We really hope that if a Facebook friend of yours said they 'liked' a link labeled 'Justin Bieber's phone number', you wouldn't be tempted to click on it.
But according to security experts, hundreds of thousands of Facebook users are falling victim to this and other 'clickjacking' attacks. Clicking the link automatically recommends it to all the user's friends too.
The latest temptation, says Sophos senior technology consultant Graham Clueley, is 'Paramore n-a-k-ed photo leaked!' - which purports to link to a nude photo of lead singer Hayley Williams.
Clicking the link takes users to a third-party website which asks them to confirm that they are over 18.
"What the hackers have actually done is very sneaky. They have hidden an invisible button under your mouse, so wherever you click on the website your mouse-press is hijacked," explains Clueley.

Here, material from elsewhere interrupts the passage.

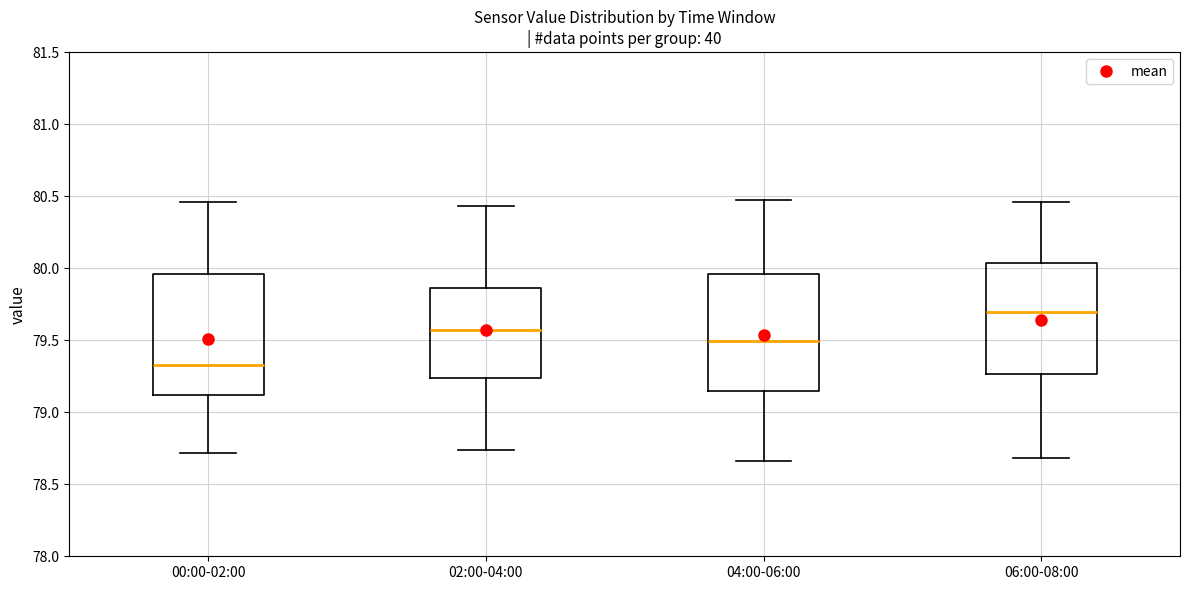

Where does the median line of the box for 04:00-06:00 sit on the y-axis? The values are not printed on the chart, so give them approximately, as read against the axis.

79.50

"As a consequence, when you click with the mouse you're also secretly clicking on a button which tells Facebook that you 'like' the webpage. This then gets published on your own Facebook page, and shared with your online friends, resulting in the link spreading virally."

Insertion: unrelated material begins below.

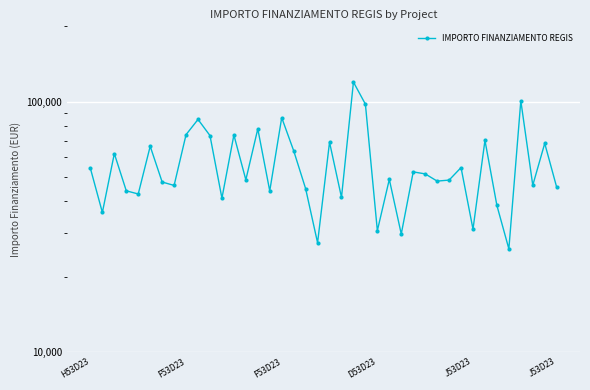

How many values exceed 48957?

20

All the attacks seem to be doing at present is getting as many people as possible to 'like' the links. But they could, Sophos warns, be used to spread malware.
Richard Cohen of Sophos Canada says that Facebook's own documentation tells developers how to get users to 'like' their links.
"Reading this documentation makes it clear quite how obvious a target all this is to those with a nefarious bent, and I’d expect to see a lot more of this in the future," he says.